(Stored entries)

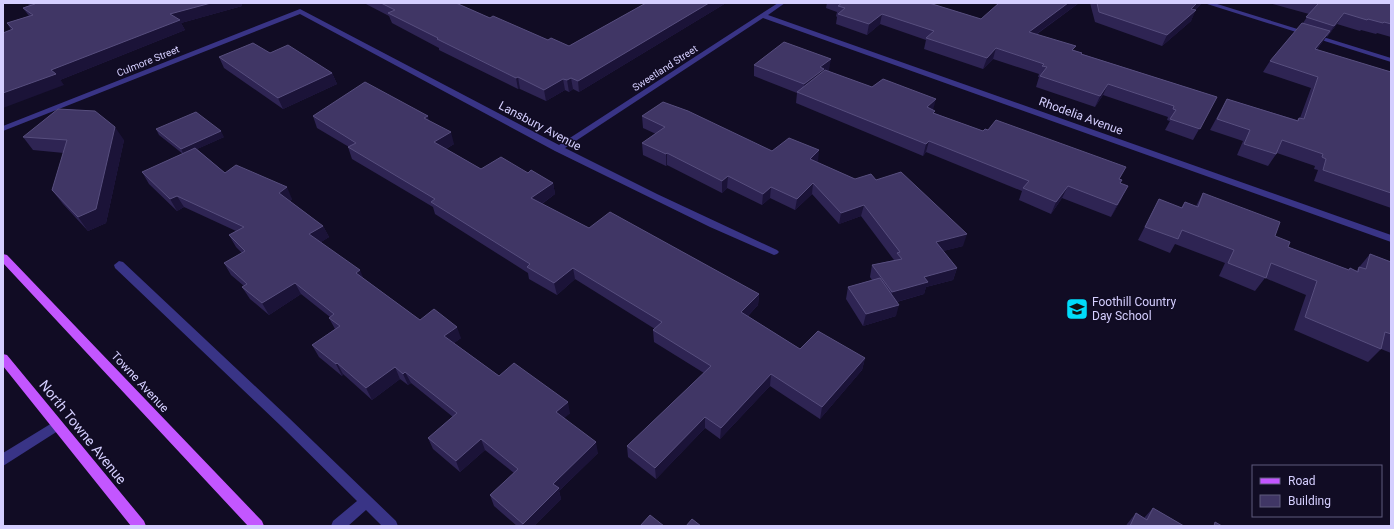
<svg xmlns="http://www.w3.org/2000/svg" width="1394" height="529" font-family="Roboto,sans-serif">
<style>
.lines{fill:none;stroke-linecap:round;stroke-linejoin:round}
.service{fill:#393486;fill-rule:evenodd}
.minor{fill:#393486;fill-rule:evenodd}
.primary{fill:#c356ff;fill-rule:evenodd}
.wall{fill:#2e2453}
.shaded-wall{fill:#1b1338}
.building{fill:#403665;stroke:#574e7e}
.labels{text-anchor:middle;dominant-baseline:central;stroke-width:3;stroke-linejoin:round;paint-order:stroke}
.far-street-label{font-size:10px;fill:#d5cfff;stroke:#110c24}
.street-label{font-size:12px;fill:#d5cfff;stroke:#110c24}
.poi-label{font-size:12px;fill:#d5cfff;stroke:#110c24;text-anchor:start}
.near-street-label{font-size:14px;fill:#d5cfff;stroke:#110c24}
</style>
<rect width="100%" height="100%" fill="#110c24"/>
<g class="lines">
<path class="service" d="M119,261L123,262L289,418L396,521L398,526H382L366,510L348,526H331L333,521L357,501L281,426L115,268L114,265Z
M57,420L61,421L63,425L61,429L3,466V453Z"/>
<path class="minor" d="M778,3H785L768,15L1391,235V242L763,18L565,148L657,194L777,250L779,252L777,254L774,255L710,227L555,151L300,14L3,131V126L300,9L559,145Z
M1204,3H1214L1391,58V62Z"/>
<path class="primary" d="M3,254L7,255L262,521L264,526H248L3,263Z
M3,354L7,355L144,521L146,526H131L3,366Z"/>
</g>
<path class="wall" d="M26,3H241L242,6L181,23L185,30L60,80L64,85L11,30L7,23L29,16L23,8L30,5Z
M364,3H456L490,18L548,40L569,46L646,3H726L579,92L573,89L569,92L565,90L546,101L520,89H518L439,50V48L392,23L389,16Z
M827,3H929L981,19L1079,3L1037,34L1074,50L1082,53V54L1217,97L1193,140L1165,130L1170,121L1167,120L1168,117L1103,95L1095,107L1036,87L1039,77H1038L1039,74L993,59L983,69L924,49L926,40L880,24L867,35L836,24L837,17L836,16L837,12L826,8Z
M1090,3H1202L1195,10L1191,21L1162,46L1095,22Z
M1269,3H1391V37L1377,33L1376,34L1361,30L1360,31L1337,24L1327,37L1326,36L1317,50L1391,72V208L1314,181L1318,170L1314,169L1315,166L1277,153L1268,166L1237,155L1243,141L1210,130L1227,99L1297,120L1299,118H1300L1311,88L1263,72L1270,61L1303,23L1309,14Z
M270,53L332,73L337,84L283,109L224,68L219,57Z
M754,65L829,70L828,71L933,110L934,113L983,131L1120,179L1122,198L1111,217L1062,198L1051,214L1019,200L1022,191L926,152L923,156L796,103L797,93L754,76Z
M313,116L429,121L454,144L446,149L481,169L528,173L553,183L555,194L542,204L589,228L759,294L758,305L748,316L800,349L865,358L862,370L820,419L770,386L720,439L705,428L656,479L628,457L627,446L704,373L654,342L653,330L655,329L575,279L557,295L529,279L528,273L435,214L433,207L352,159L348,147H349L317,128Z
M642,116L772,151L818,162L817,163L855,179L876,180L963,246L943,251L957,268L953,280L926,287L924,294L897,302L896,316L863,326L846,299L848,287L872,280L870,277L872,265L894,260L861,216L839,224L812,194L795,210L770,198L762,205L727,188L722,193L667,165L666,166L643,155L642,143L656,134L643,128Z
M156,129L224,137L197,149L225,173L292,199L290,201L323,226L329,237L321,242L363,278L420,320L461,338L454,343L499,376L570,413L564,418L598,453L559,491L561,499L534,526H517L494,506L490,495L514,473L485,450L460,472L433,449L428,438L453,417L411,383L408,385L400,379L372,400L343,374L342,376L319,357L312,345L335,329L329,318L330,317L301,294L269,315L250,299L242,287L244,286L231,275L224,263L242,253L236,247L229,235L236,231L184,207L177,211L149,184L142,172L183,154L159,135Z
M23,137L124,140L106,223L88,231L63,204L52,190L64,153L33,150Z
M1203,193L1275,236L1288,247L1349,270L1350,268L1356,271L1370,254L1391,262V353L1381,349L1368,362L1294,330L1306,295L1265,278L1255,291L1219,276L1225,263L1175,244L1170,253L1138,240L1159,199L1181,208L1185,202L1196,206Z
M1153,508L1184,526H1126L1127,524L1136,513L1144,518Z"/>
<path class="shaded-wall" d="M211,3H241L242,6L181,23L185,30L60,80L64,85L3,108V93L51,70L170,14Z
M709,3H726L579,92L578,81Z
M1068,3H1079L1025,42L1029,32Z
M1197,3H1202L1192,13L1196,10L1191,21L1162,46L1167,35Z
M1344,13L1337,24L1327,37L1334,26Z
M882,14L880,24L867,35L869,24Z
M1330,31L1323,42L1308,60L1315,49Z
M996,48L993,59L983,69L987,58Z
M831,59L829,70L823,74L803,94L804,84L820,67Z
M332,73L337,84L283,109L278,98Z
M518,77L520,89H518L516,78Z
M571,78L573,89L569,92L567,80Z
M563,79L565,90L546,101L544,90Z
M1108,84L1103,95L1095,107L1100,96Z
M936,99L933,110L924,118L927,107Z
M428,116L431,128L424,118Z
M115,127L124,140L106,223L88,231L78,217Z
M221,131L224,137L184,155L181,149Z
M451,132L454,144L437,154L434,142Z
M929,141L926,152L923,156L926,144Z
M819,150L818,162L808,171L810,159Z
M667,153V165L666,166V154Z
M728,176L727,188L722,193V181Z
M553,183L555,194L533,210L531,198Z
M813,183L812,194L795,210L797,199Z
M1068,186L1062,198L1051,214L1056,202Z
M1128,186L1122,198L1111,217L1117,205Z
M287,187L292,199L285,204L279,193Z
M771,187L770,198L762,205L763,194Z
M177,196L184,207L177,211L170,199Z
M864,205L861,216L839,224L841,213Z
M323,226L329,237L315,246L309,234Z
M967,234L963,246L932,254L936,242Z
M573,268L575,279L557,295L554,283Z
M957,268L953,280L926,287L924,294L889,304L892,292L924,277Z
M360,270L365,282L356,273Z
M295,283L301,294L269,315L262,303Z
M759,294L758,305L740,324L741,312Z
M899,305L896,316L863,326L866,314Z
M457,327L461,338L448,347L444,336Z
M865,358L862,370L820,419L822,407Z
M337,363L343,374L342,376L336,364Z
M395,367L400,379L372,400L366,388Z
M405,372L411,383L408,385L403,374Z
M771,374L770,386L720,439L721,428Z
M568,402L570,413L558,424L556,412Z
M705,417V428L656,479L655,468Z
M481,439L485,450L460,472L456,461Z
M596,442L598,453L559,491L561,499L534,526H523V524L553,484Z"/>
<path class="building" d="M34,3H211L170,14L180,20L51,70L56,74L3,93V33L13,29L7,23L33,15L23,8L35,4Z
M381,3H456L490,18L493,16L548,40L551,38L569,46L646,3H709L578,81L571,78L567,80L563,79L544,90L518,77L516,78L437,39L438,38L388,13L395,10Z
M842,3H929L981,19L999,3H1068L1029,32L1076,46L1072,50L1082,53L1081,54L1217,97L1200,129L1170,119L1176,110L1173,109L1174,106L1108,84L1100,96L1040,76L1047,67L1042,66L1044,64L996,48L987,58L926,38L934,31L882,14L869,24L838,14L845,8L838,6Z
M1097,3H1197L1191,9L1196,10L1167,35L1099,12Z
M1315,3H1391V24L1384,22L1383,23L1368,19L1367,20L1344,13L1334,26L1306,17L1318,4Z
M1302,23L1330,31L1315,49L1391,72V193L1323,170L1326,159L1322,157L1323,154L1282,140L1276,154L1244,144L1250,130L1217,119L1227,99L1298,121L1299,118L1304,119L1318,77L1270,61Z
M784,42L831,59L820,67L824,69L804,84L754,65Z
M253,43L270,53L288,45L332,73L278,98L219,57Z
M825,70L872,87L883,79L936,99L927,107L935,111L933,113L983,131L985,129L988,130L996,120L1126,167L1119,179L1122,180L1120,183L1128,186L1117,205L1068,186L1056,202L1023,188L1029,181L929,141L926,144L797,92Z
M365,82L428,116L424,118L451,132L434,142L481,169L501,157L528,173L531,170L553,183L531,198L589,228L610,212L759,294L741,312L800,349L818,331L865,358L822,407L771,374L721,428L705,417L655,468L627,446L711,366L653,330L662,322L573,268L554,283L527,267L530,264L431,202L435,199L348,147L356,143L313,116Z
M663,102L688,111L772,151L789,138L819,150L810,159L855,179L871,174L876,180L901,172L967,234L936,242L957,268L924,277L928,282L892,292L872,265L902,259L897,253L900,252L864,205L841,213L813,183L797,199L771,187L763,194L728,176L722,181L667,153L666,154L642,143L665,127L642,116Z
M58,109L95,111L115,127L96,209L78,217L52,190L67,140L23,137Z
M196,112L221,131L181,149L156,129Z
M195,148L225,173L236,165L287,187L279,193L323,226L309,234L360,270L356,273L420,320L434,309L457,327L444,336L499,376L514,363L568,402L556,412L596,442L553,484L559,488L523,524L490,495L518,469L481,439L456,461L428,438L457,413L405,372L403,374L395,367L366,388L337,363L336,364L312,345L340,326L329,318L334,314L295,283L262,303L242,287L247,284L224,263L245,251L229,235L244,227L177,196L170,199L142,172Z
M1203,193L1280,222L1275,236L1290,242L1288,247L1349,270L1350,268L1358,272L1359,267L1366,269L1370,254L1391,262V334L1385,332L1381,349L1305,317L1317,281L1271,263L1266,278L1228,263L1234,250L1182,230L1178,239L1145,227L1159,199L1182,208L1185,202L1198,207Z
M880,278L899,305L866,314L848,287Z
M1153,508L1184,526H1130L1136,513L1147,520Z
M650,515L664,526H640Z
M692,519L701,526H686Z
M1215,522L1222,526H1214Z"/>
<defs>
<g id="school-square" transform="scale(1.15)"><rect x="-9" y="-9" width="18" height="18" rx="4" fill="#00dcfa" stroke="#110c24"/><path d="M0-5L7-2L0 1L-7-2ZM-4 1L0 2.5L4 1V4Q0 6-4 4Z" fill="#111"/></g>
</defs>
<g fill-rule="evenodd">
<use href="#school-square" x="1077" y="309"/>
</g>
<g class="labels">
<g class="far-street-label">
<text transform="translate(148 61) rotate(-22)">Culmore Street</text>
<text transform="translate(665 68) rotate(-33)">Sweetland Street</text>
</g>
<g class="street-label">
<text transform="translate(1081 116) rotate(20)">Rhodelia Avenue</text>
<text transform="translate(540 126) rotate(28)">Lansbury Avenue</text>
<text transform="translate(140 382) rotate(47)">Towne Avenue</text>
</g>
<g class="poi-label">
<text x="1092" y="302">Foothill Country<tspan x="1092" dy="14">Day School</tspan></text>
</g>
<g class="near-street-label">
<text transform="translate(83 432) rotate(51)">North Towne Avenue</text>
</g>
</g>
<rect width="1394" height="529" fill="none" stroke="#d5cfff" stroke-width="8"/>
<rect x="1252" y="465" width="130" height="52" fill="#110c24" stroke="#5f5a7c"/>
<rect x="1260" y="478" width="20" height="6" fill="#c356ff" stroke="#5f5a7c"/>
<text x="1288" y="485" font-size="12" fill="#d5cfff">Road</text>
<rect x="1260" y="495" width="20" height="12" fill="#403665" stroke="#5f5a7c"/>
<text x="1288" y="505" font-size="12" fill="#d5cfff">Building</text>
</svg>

> _WORK INSTRUCTION_:
Read the data above. Pull out each line in which the string "lines" appears.

> _YOUR SOLUTION_:
.lines{fill:none;stroke-linecap:round;stroke-linejoin:round}
<g class="lines">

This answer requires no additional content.